Below, copy out the lines from the start of the records through the line containing "v(65, 2.5) *", both ends included.

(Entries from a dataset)

......

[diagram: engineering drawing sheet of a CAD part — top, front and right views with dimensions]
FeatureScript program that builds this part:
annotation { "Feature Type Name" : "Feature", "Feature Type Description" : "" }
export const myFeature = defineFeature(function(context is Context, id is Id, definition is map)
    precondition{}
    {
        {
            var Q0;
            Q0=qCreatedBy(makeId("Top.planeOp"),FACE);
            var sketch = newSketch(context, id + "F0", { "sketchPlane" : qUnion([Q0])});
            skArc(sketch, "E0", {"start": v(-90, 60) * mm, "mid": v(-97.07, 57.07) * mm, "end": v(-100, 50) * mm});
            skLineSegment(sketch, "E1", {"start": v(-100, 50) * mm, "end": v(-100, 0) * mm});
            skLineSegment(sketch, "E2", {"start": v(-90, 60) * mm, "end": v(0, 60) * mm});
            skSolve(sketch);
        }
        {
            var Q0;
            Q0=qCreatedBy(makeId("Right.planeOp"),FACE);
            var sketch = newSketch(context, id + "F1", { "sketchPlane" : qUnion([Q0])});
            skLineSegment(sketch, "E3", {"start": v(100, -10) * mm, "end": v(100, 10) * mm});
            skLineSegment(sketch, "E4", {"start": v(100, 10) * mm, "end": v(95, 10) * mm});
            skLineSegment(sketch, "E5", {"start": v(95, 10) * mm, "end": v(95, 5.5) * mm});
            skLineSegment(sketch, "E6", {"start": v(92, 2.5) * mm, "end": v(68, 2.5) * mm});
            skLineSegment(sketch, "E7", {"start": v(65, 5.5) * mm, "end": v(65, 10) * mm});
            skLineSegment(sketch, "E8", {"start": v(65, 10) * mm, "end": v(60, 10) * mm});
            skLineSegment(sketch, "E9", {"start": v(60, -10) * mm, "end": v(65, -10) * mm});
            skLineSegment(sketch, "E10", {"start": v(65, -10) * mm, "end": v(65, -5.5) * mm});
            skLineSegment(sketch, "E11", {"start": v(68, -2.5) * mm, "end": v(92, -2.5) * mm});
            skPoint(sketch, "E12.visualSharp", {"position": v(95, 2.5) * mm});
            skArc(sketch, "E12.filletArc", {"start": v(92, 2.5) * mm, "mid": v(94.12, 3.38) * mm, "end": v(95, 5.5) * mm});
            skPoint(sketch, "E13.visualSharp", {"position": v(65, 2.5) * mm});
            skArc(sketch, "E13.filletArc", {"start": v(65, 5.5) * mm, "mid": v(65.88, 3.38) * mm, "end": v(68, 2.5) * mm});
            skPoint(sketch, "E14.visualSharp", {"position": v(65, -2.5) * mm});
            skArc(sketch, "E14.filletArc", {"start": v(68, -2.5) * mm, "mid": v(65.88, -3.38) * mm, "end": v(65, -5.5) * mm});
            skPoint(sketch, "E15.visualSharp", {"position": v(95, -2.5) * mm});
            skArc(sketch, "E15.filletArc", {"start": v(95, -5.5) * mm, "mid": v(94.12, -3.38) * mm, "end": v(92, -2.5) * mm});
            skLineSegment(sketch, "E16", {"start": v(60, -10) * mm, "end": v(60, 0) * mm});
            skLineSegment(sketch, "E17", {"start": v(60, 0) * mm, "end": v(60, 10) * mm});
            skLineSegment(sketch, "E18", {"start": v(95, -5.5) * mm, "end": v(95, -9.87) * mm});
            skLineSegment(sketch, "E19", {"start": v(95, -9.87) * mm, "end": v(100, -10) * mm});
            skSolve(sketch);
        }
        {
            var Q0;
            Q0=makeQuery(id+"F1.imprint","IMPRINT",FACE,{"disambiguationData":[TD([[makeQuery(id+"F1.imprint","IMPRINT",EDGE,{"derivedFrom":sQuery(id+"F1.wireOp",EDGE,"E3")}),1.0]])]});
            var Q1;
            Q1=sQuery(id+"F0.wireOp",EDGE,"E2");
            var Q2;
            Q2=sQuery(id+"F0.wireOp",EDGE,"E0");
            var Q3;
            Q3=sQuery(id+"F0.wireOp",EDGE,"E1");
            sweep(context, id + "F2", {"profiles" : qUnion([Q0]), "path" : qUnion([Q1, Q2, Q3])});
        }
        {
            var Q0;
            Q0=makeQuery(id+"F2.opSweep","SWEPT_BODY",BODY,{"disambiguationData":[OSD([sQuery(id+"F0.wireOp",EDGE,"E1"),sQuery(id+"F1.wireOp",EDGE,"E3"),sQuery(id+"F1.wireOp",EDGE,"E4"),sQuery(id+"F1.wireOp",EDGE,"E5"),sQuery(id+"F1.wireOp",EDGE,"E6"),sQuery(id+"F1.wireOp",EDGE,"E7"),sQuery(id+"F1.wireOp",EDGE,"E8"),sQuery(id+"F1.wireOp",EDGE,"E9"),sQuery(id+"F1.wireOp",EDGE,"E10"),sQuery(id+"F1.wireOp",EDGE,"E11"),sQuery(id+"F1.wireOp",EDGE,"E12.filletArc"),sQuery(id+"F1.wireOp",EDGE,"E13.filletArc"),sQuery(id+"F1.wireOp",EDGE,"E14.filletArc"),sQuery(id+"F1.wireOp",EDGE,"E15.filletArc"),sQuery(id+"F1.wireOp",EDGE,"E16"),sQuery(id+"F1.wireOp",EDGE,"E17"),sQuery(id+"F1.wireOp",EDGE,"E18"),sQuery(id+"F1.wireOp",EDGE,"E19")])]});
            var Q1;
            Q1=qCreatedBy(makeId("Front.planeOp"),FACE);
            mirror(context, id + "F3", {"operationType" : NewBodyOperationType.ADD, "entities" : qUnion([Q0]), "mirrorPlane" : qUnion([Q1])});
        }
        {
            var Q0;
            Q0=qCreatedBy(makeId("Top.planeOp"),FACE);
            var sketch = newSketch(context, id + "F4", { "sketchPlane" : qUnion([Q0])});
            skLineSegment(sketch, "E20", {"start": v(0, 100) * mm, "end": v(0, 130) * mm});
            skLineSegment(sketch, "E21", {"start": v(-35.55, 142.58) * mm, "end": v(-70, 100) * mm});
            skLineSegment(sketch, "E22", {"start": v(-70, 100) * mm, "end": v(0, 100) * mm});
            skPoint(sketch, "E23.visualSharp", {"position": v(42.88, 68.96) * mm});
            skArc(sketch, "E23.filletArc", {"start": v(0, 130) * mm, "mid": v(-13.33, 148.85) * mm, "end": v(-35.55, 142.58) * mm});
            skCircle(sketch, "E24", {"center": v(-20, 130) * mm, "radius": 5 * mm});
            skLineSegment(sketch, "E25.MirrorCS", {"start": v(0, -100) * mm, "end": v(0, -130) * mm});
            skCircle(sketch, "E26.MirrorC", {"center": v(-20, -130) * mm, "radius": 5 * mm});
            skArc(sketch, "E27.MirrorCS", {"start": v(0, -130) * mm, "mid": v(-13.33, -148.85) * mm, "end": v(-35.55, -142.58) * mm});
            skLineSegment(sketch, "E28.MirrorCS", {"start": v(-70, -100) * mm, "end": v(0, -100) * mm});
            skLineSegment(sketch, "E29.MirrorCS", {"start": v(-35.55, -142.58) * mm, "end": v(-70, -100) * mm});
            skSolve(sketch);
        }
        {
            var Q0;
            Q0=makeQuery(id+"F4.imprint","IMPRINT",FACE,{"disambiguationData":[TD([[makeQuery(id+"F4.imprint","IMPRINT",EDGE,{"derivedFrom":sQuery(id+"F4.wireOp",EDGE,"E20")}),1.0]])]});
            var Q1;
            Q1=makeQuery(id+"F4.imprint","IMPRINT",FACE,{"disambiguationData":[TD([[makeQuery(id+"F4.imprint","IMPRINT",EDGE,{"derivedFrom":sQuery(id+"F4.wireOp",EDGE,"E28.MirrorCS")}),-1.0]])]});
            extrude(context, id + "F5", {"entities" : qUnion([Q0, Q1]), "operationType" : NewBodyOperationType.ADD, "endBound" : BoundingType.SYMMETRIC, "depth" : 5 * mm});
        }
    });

......

### The result
[diagram: engineering drawing sheet of a CAD part — top, front and right views with dimensions]
FeatureScript program that builds this part:
annotation { "Feature Type Name" : "Feature", "Feature Type Description" : "" }
export const myFeature = defineFeature(function(context is Context, id is Id, definition is map)
    precondition{}
    {
        {
            var Q0;
            Q0=qCreatedBy(makeId("Top.planeOp"),FACE);
            var sketch = newSketch(context, id + "F0", { "sketchPlane" : qUnion([Q0])});
            skArc(sketch, "E0", {"start": v(-90, 60) * mm, "mid": v(-97.07, 57.07) * mm, "end": v(-100, 50) * mm});
            skLineSegment(sketch, "E1", {"start": v(-100, 50) * mm, "end": v(-100, 0) * mm});
            skLineSegment(sketch, "E2", {"start": v(-90, 60) * mm, "end": v(0, 60) * mm});
            skSolve(sketch);
        }
        {
            var Q0;
            Q0=qCreatedBy(makeId("Right.planeOp"),FACE);
            var sketch = newSketch(context, id + "F1", { "sketchPlane" : qUnion([Q0])});
            skLineSegment(sketch, "E3", {"start": v(100, -10) * mm, "end": v(100, 10) * mm});
            skLineSegment(sketch, "E4", {"start": v(100, 10) * mm, "end": v(95, 10) * mm});
            skLineSegment(sketch, "E5", {"start": v(95, 10) * mm, "end": v(95, 5.5) * mm});
            skLineSegment(sketch, "E6", {"start": v(92, 2.5) * mm, "end": v(68, 2.5) * mm});
            skLineSegment(sketch, "E7", {"start": v(65, 5.5) * mm, "end": v(65, 10) * mm});
            skLineSegment(sketch, "E8", {"start": v(65, 10) * mm, "end": v(60, 10) * mm});
            skLineSegment(sketch, "E9", {"start": v(60, -10) * mm, "end": v(65, -10) * mm});
            skLineSegment(sketch, "E10", {"start": v(65, -10) * mm, "end": v(65, -5.5) * mm});
            skLineSegment(sketch, "E11", {"start": v(68, -2.5) * mm, "end": v(92, -2.5) * mm});
            skPoint(sketch, "E12.visualSharp", {"position": v(95, 2.5) * mm});
            skArc(sketch, "E12.filletArc", {"start": v(92, 2.5) * mm, "mid": v(94.12, 3.38) * mm, "end": v(95, 5.5) * mm});
            skPoint(sketch, "E13.visualSharp", {"position": v(65, 2.5) * mm});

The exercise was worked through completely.